La concesión quedó en manos de la belga Jan de Nul y de la argentina Servimagnus «por resultar su oferta la más conveniente». En 30 días, cuando se firme el contrato, bajará 13% el peaje. Estudiarán aumentar el dragado
El gobierno nacional concretó este jueves la adjudicación de la administración y profundización de la hidrovía, la principal obra de infraestructura logística del país, a la empresa belga Jan de Nul y a la argentina Servimagnus.
«La propuesta se ajustarse a los extremos exigidos en los pliegos que rigen la licitación, resultando su oferta la más conveniente, calificada en el primer orden de mérito», dice la resolución de la Agencia Nacional de Puertos y Vías Navegables de la Nación, el organismo oficial a cargo de la licitación.

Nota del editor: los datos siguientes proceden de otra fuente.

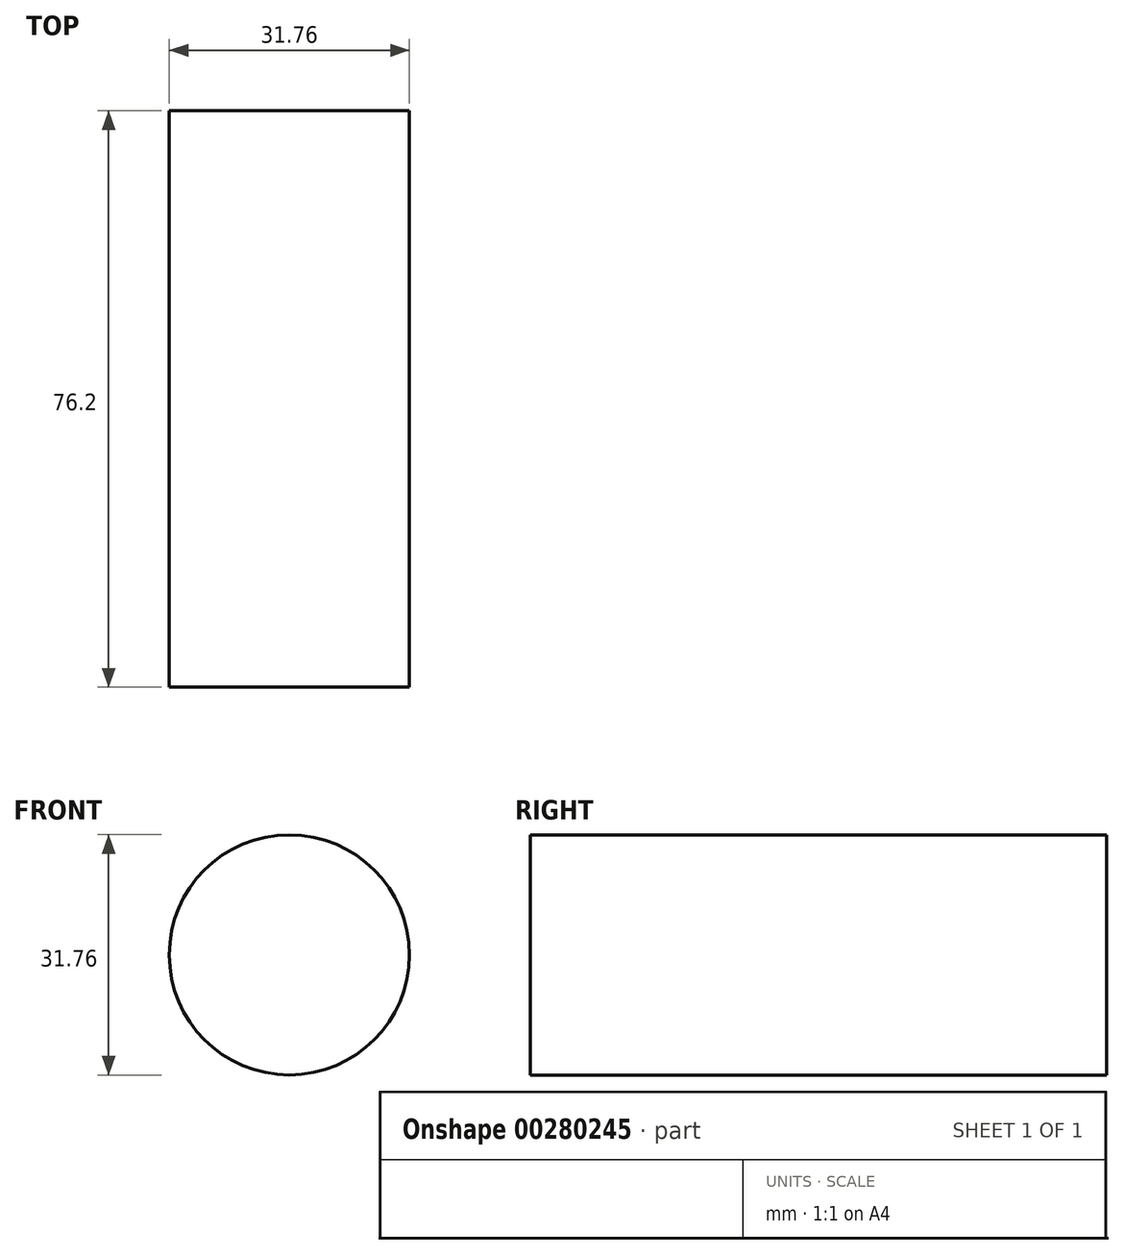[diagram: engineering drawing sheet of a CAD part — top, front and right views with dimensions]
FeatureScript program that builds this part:
annotation { "Feature Type Name" : "Feature", "Feature Type Description" : "" }
export const myFeature = defineFeature(function(context is Context, id is Id, definition is map)
    precondition{}
    {
        {
            var Q0;
            Q0=qCreatedBy(makeId("Front.planeOp"),FACE);
            var sketch = newSketch(context, id + "F0", { "sketchPlane" : qUnion([Q0])});
            skCircle(sketch, "E0", {"center": v(0, 0) * mm, "radius": 15.88 * mm});
            skSolve(sketch);
        }
        {
            var Q0;
            Q0 = qSketchRegion(id + "F0", true);
            extrude(context, id + "F1", {"entities" : qUnion([Q0]), "depth" : 76.2 * mm});
        }
    });
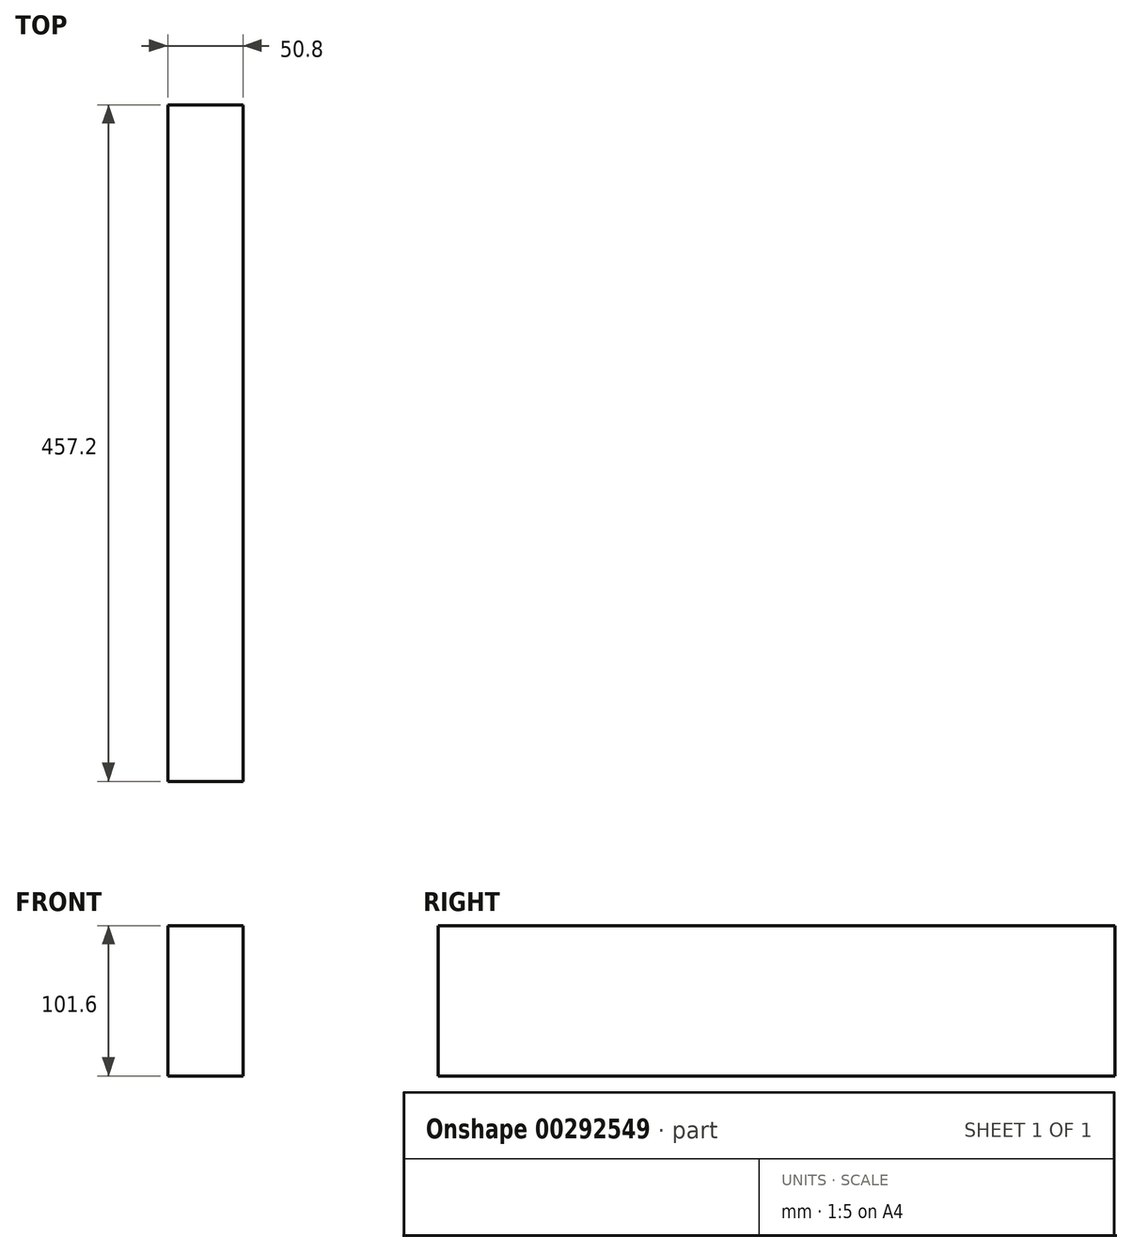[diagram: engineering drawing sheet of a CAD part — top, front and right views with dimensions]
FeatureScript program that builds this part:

“La firma del contrato, prevista para un máximo de 30 días activará una rebaja del 13.5% en los costos logísticos, y servirá como punto de inicio de una nueva y moderna vía navegable, con obras de profundización y la incorporación de tecnología para la seguridad de la navegación y el combate al narcotráfico”, agregó.
En esa misma resolución, la Agencia señaló que la dragadora belga Deme Group quedó segunda y rechazó la oferta presentada por la firma DTA por no haber presentado la garantía de mantenimiento de oferta en los términos previstos en el Pliego de Bases y Condiciones licitatorio.
Si bien Deme Group intensificó en los últimos días las presión política, diplomática y mediática para intentar frenar la adjudicación argumentando la existencia en los pliegos de una inclinación oficial para que Jan de Nul sea la ganadora, no objetó legalmente la licitación. Igual, en la resolución, la Agencia rechazó todos los cuestionamientos presentada por la oferente.
“Tal como sucedió en las etapas previas, el cierre del proceso licitatorio no registro impugnaciones por parte de las empresas participantes, que de esta manera convalidaron los dictámenes técnicos emitidos por la Comisión Evaluadora”, dijo el gobierno al comunicar la novedad.
El contrato es para “la modernización, ampliación, operación y mantenimiento del sistema de señalización y tareas de dragado, redragado y mantenimiento de la Vía Navegable Troncal comprendida entre el kilómetro 1238 del Río Paraná, punto denominado Confluencia, hasta la Zona de Aguas Profundas Naturales, en el Río de la Plata exterior, hasta la altura del kilómetro 239,1 del canal Punta Indio, por la vía del Canal Ingeniero Emilio Mitre y el Río Paraná de las Palmas, Río Paraná Bravo, Río Paraná Guazú, Río Talavera, Río Paraná–Océano Atlántico, bajo el régimen de concesión de obra pública por peaje”.
La hidrovía concentra el mayor movimiento logístico portuario del país, aglomera cerca de sesenta (60) terminales portuarias a lo largo de su cauce y constituye la ruta fluvial por la que se traslada aproximadamente el ochenta por ciento (80 %) de las exportaciones del país.
“En dicho contexto, teniendo en cuenta la trascendencia de la Vía Navegable Troncal para el desarrollo de la economía de la República Argentina, su relevancia estratégica y la función para el transporte y el comercio regional e internacional, resultó imperioso avanzar con el llamado a Licitación Pública Nacional e Internacional objeto de la presente para la selección de un Concesionario bajo el régimen de concesión de obra pública por peaje”, argumentó el gobierno.
Cuando se concrete el paso a manos privadas, previsto para los próximos meses, la hidrovía volverá a estar operada por una dragadora privada de primer nivel mundial, como pedían los usuarios (puertos, navieras, exportadores) para darle más eficiencia al servicio,
La hidrovía está bajo operación estatal desde 2021 cuando se terminó la concesión original de mediados de los 90 (que también operó Jan de Nul, pero con otro socio local: Emepa). El paso a manos privadas también activará importantes inversiones pendientes desde hace años que mejoren la navegabilidad: como mayores profundizaciones, obras complementarias y tecnología para la navegación.